◆ Stored items
----

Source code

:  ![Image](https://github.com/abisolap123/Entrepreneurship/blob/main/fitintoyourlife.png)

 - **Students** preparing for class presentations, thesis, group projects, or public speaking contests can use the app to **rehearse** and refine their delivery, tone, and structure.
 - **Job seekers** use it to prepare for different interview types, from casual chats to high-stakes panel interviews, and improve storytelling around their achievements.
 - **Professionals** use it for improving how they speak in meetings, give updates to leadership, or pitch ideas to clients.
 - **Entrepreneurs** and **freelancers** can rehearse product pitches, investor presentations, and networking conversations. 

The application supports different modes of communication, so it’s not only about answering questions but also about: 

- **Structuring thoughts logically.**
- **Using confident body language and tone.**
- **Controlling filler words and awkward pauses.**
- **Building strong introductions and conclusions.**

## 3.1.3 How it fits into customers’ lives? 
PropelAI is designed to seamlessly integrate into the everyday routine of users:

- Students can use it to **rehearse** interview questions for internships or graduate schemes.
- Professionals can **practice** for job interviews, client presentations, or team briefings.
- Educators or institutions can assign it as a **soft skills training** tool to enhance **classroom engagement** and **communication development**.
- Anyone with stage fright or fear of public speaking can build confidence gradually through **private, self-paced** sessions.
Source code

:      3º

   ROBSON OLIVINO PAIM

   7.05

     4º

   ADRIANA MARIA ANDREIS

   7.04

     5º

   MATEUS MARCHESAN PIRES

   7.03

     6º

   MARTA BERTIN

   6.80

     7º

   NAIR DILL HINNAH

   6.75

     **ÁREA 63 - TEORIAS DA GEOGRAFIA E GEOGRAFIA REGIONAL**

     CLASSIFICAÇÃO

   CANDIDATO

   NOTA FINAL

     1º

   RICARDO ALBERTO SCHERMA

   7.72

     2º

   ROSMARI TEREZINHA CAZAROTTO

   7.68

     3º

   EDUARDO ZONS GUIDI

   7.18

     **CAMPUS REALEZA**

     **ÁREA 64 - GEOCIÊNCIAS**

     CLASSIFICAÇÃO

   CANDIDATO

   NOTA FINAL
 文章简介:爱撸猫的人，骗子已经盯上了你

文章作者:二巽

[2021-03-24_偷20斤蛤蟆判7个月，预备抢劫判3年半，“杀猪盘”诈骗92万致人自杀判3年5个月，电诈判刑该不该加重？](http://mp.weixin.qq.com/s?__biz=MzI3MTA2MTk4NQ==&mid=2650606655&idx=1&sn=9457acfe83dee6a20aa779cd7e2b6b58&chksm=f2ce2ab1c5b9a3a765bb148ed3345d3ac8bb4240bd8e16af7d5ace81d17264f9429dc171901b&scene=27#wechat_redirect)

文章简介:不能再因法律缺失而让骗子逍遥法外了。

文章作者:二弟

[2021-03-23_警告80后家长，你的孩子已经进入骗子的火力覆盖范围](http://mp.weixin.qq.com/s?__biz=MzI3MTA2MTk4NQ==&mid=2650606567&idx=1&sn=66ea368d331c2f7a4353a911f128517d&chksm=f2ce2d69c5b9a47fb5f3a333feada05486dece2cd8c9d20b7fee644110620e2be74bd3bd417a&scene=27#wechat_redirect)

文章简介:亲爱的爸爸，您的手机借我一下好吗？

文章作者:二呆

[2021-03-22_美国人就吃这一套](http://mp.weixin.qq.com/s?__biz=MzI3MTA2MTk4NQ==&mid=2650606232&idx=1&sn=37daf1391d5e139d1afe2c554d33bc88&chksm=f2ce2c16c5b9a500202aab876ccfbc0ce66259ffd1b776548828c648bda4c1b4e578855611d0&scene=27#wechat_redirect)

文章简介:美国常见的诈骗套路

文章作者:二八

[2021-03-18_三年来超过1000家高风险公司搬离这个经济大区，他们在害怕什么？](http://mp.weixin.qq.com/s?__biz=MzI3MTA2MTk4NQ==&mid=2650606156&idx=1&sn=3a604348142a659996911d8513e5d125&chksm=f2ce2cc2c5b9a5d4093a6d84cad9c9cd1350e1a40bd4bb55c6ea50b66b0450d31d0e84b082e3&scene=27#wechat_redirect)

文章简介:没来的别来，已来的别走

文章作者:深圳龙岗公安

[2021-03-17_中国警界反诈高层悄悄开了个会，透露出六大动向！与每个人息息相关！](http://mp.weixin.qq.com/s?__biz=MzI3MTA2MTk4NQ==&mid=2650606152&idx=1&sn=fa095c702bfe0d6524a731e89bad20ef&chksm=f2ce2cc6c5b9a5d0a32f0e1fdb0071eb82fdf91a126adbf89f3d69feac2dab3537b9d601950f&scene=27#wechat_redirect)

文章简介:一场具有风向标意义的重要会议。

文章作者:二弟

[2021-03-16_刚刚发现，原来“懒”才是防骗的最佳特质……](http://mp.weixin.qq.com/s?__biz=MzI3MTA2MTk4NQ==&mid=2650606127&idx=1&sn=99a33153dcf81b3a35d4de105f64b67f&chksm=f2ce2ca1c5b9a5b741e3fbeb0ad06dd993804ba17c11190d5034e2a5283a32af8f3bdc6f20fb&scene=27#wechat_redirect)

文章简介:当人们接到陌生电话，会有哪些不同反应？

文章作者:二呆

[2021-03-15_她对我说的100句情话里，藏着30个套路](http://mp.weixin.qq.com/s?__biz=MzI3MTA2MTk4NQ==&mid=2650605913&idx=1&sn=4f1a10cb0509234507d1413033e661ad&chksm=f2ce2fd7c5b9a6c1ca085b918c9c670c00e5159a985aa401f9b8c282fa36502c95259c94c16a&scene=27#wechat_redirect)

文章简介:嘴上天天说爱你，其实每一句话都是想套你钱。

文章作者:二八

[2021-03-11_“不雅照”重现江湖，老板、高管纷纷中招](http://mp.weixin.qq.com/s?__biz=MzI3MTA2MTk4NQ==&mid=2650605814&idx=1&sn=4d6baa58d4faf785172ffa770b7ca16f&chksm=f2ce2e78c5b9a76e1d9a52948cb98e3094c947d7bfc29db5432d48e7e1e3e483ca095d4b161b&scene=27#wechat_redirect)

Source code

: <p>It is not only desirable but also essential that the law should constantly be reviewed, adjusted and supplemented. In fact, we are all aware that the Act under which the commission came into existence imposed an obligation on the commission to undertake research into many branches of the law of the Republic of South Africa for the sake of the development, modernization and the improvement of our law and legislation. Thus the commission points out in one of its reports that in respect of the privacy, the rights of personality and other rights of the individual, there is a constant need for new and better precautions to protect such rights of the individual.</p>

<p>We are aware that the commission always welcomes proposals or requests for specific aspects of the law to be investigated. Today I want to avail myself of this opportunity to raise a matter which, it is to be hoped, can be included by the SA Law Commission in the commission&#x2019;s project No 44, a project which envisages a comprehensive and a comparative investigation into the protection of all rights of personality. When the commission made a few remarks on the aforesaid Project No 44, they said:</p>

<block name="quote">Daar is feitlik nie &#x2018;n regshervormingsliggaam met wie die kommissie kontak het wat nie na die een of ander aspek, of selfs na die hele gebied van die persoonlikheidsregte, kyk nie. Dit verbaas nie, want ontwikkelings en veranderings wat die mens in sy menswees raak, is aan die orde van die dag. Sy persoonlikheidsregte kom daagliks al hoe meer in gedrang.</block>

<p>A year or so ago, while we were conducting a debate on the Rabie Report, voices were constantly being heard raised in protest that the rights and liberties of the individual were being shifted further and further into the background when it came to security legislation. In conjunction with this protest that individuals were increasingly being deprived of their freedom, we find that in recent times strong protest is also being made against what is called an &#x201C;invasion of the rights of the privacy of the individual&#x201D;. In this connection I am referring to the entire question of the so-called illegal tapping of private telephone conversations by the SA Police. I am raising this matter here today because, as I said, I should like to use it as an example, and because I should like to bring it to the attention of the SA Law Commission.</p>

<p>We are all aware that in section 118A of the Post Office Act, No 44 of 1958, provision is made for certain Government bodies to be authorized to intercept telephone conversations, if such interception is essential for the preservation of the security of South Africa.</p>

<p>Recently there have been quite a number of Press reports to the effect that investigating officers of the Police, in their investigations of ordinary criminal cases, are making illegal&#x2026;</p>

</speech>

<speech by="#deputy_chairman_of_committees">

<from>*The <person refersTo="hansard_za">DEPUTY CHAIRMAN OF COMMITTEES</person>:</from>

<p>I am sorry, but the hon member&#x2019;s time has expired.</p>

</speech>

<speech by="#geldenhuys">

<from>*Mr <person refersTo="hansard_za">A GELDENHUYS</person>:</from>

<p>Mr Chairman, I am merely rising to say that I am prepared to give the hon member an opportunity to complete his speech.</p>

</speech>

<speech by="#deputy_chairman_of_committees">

----

◆ Required work
Please find the lines in the data that contain the word "文章简介" and copy them.

◆ Result of this task
 文章简介:爱撸猫的人，骗子已经盯上了你
文章简介:不能再因法律缺失而让骗子逍遥法外了。
文章简介:亲爱的爸爸，您的手机借我一下好吗？
文章简介:美国常见的诈骗套路
文章简介:没来的别来，已来的别走
文章简介:一场具有风向标意义的重要会议。
文章简介:当人们接到陌生电话，会有哪些不同反应？
文章简介:嘴上天天说爱你，其实每一句话都是想套你钱。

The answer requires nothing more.